# New here



## 4020man (Jun 21, 2008)

Howdy,

I found this site by a google search. Its nice to have found a forum that is hay and forage related.


----------



## Alfalfa Farmer (Apr 16, 2008)

Glad to see you found the site. I agree it is nice to find place for hay folks. Where you from?


----------



## Guest (Jun 21, 2008)

Thanks for stopping by.







This site is starting to take off.

HHH


----------



## 4020man (Jun 21, 2008)

I'm from North-Central Illinois. This is quite the site. We bale all small squares but I would like to bale some round to sell in the future. Here's a pic of what I pull. Its a John Deere 336 with a thrower.


----------



## OhioHay (Jun 4, 2008)

Glad to have you hear. I also hope this site takes off. That's a nice looking outfit you got. How do you like the pan thrower on the JD. I have never run one, just belts on NH or CIH. Anyways, look forward to hearing more from ya.


----------



## 4020man (Jun 21, 2008)

I like the pan thrower vs. the belt thrower. There are less moving parts, it seems to be easier on the bale. Also you can bale on the ground if you have to by just pulling a lever to disengage the thrower.


----------



## Guest (Jun 23, 2008)

I like the combo!









Never had used a thrower either. I currently stack on wagons. Lookin at Kuhns accumilator real hard.

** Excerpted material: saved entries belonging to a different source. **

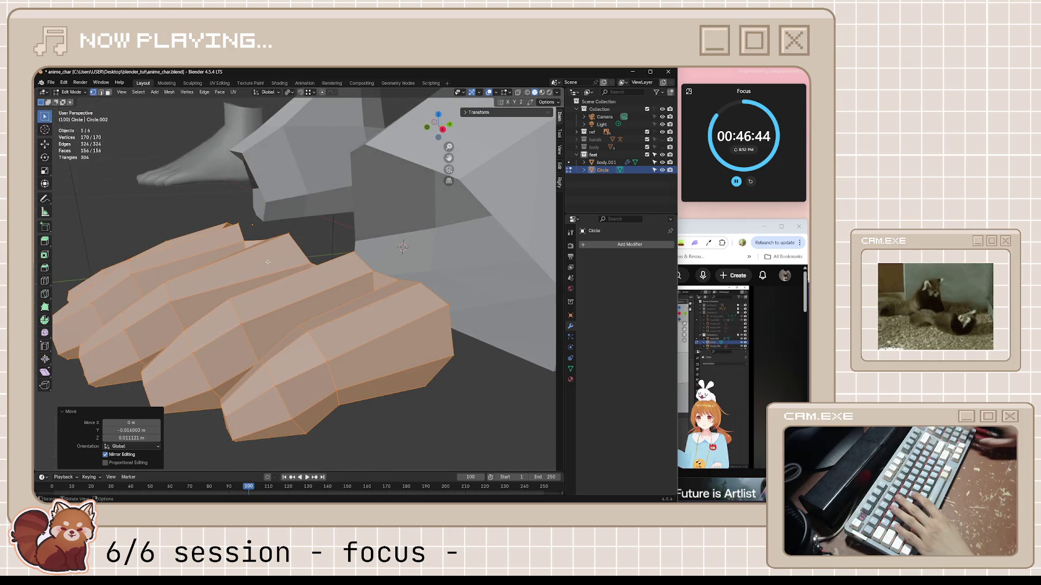
key("KP_3")
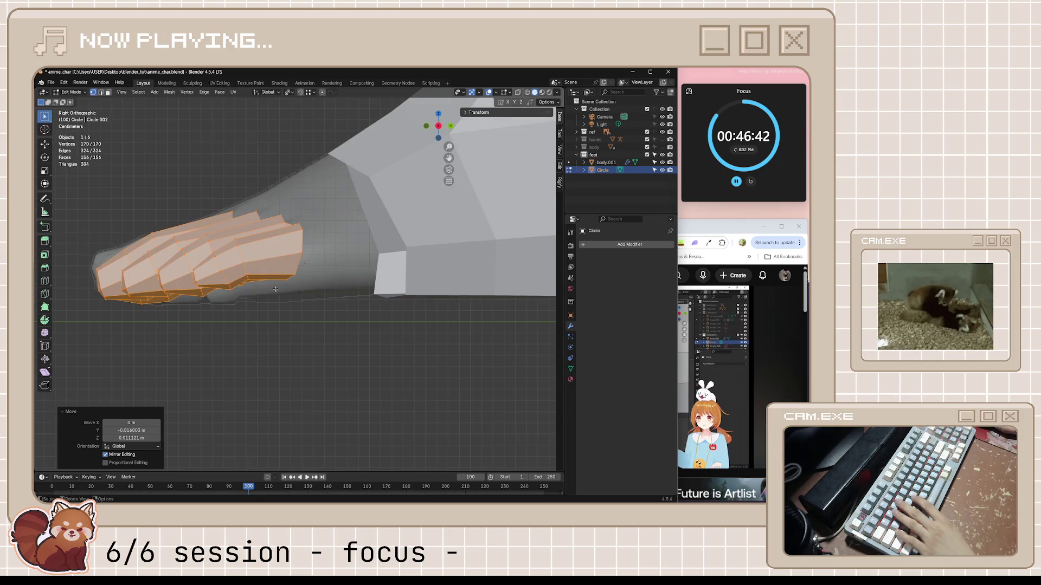
key("r")
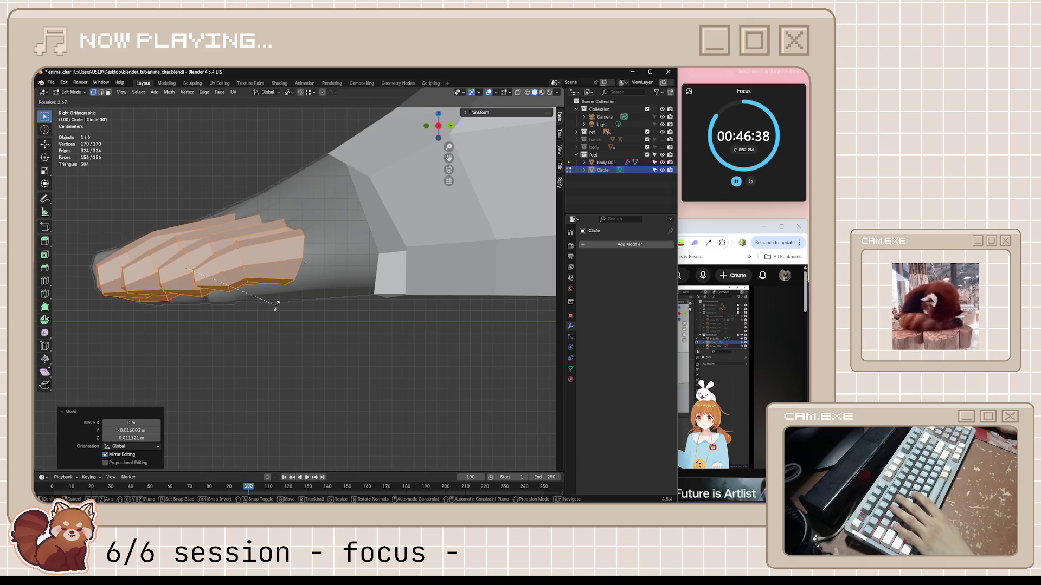
left_click(271, 311)
key("g")
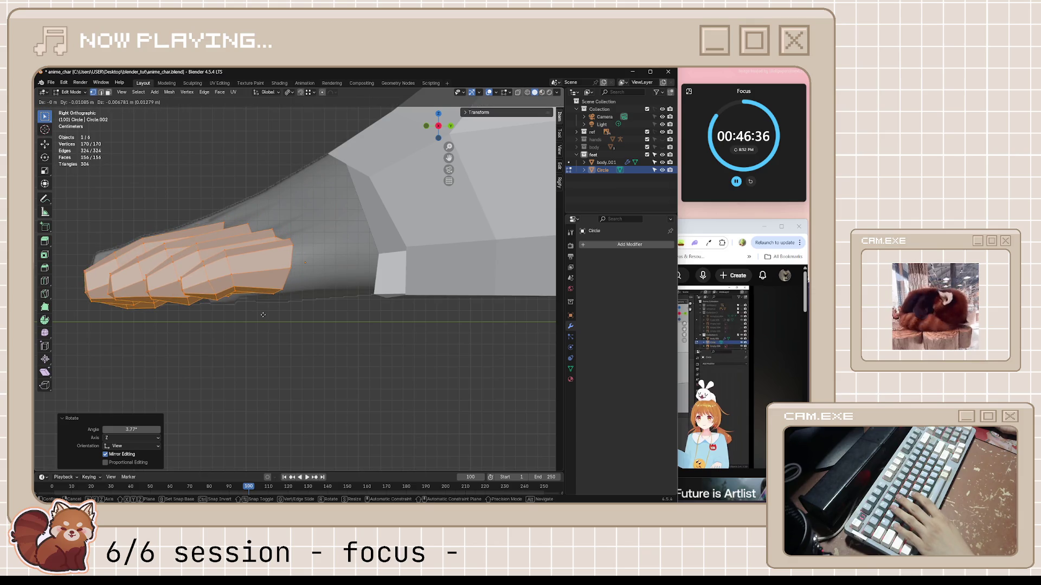
right_click(263, 314)
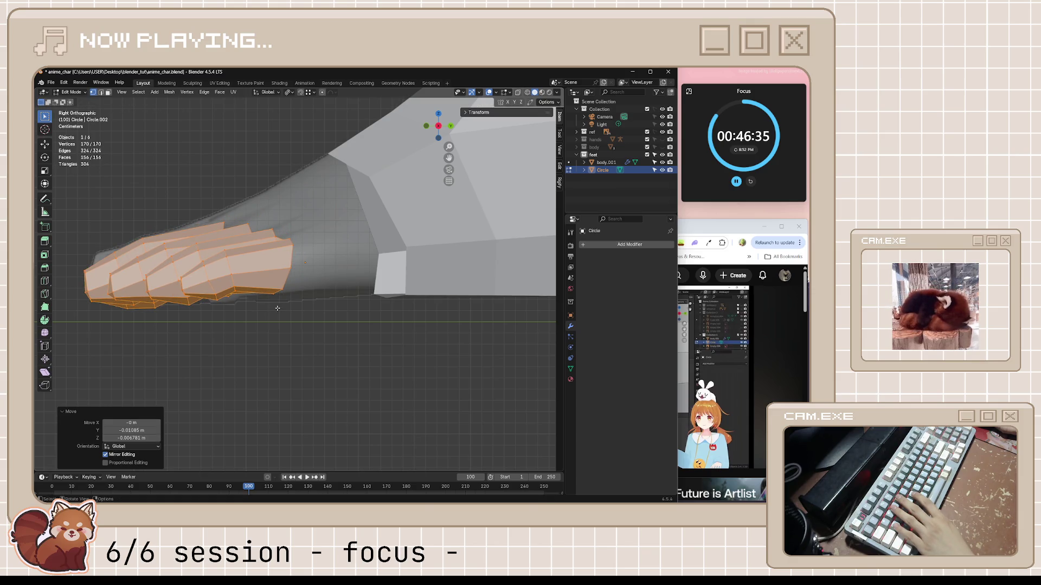
- Select the edge path across the toe tops and extrude it toward the foot body
left_click(300, 247)
mouse_move(300, 248)
middle_mouse_down()
mouse_move(238, 299)
mouse_move(390, 173)
middle_mouse_up()
left_click(240, 294, "ctrl")
key("e")
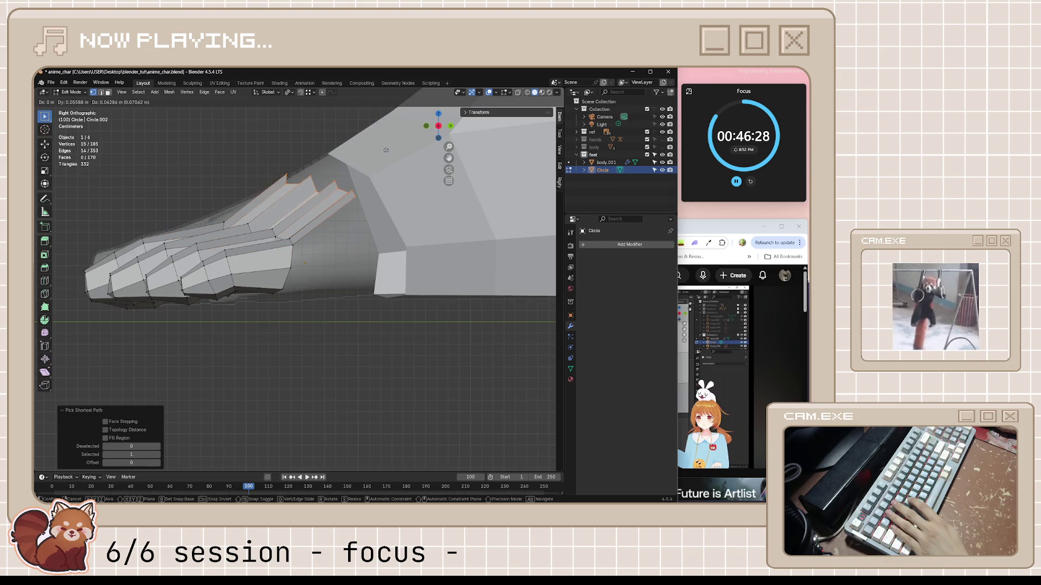
- Place the extruded toe-base edge loop and scale it down to 0.696
left_click(432, 130)
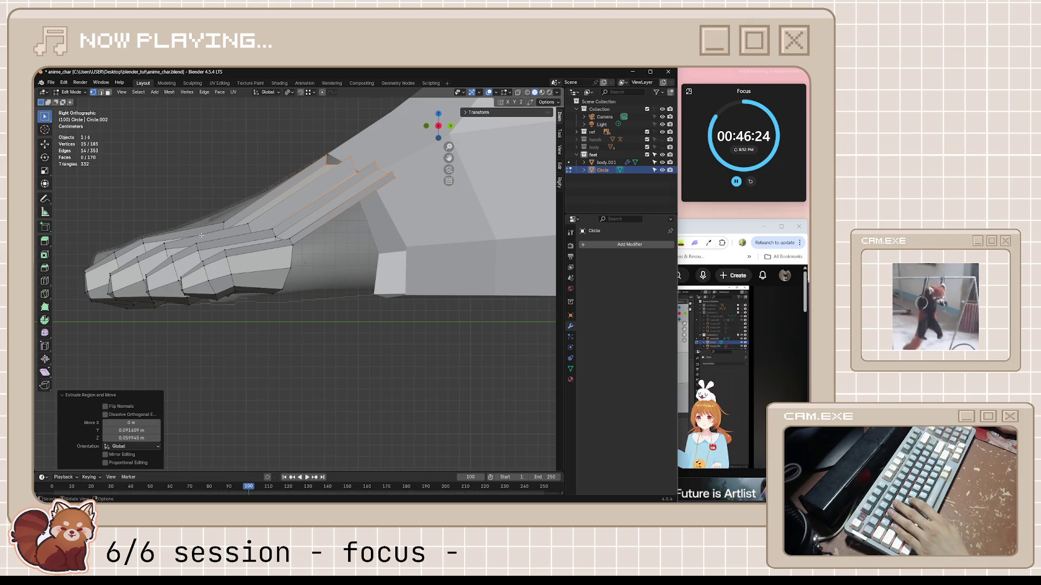
mouse_move(189, 215)
middle_mouse_down()
mouse_move(300, 276)
mouse_move(379, 255)
mouse_move(394, 226)
mouse_move(361, 207)
mouse_move(437, 284)
middle_mouse_up()
key("s")
left_click(428, 245)
- Move the whole connected toes mesh about 0.0215 m along Y, then deselect it
key("ctrl+KP_7")
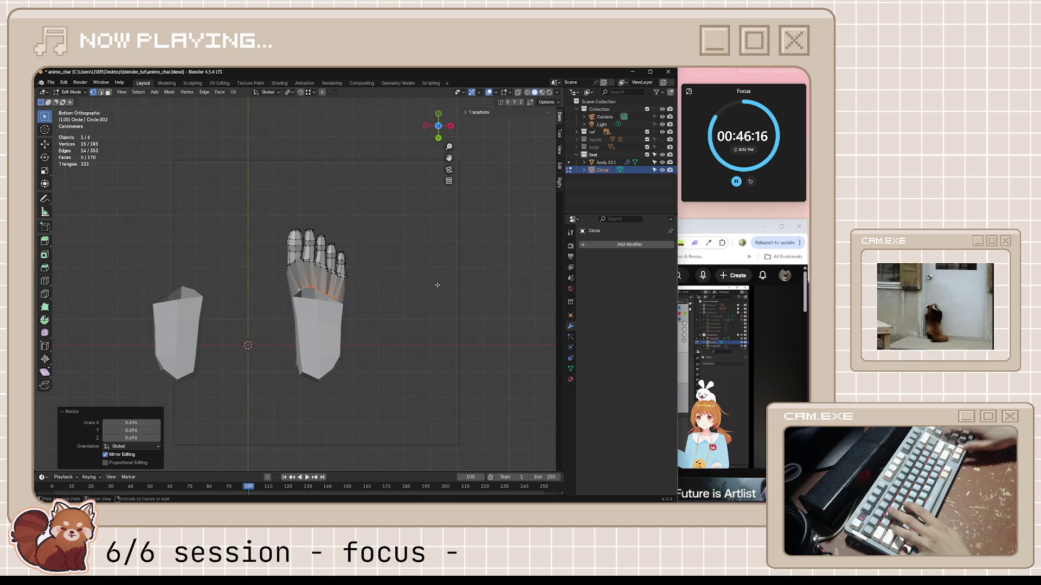
scroll(423, 281, "up", 2)
scroll(414, 283, "up", 2)
scroll(415, 282, "up", 1)
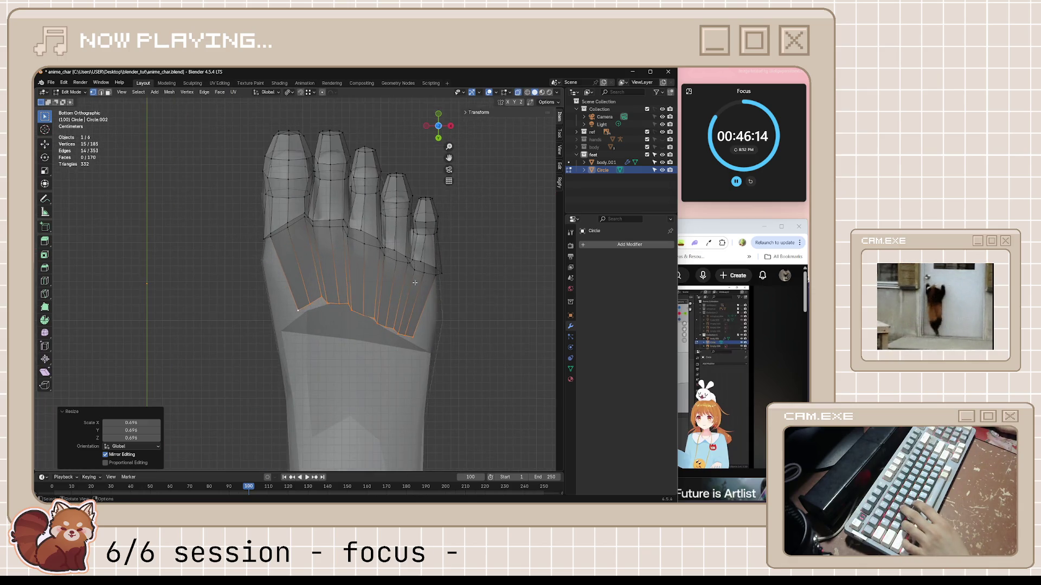
scroll(414, 282, "down", 1)
scroll(415, 283, "up", 1)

We did try out a used NH 658 baler this past week. I liked it real well. Most of my customers prefer 2nd thru 4th cutting. I am thinking of round baling first cuttin if I can find some dedicated customers. I have one beef producer who will even load them out of the field right where we drop em.


----------



## 4020man (Jun 21, 2008)

We have a big demand for small squares here because there are a lot of horse people who can't handle the round bales. There are a couple guys that bale round but its mostly large and small square


----------



## NDVA HAYMAN (Nov 24, 2009)

Welcome 4020 man. Best, Mike


----------